In this way, Anton’s position is perfectly understandable, and broadly representative of social norms. His brother’s remarks, on the other hand, illustrate how perverse that position can be. Implicit in the “Choc Ice” term is that those with black skin are somehow unique, on a personal level, from those with white skin. This is plainly nonsense and, counter-intuitively, a concept that serves to perpetuate the misguided idea that black individuals are somehow distinct from white individuals.

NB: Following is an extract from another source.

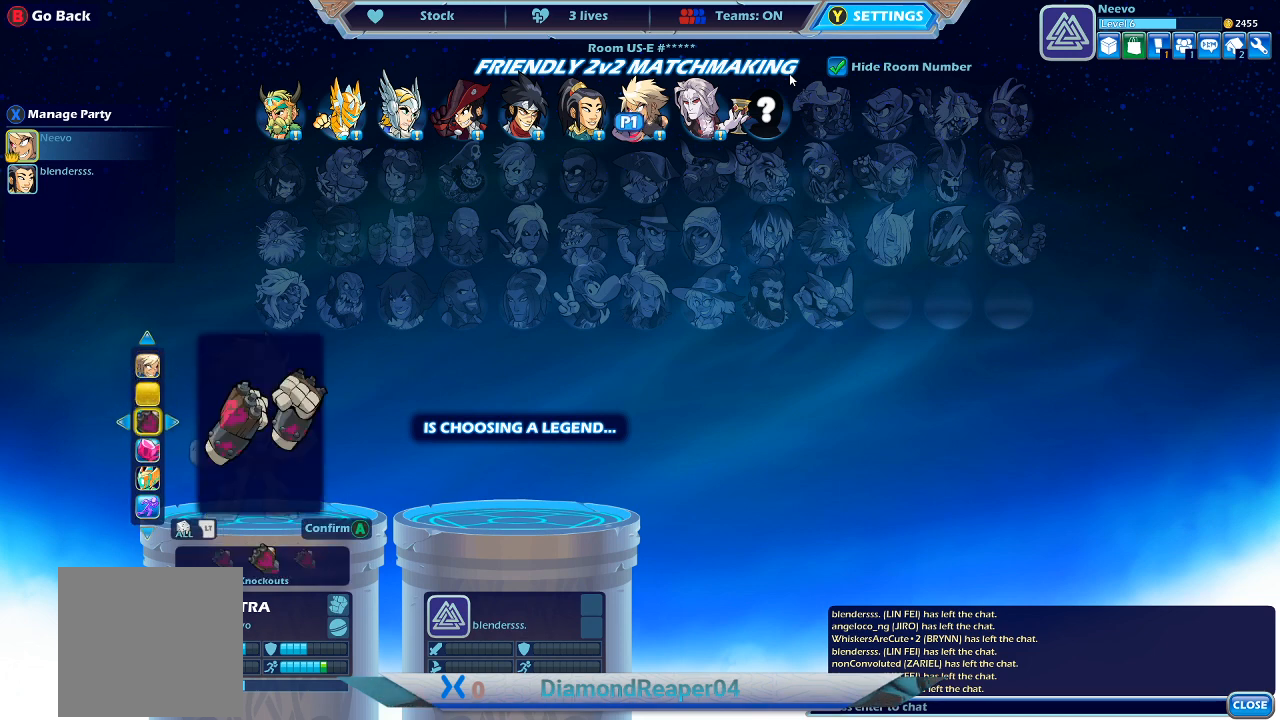
{"buttons": [], "left_stick": "center", "right_stick": "center", "events": [[67, "DPAD_DOWN", "down"], [167, "DPAD_DOWN", "up"], [233, "DPAD_DOWN", "down"], [267, "DPAD_DOWN", "up"], [367, "DPAD_DOWN", "down"], [467, "DPAD_DOWN", "up"]]}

I believe that this vein of thinking derives from the prevalence of skin colour as an integral aspect of one’s identity – because being black is of critical importance to Rio Ferdinand’s identity, he presumes that Ashley Cole, another individual with black skin, will, or should, conform to his attitudes and behaviour.
Rio Ferdinand has been a powerful advocate for anti-racism, and the impression one gets is that he is committed to eradicating racism from sport and society. While he should be commended for such an intention, I fear that the way in which he – and others – conceive of race undermines it on a fundamental level. If society, and anti-racism campaigners, are to successfully combat racism – be it overt, implicit or institutionalised – all in society must start to think of skin colour as a physical trait, and of racial difference as genetic variation. One cannot seek to construct a racially ‘colour-blind’ society, while, simultaneously, prizing their own, individual, racial characteristics as principal features of their identity. This means that those representing the anti-racism lobby, and anyone interested in anti-racism, must resist the familiar instinct to elevate racial abuse to (per Anton Ferdinand) “another level”, however counter-intuitive it might seem.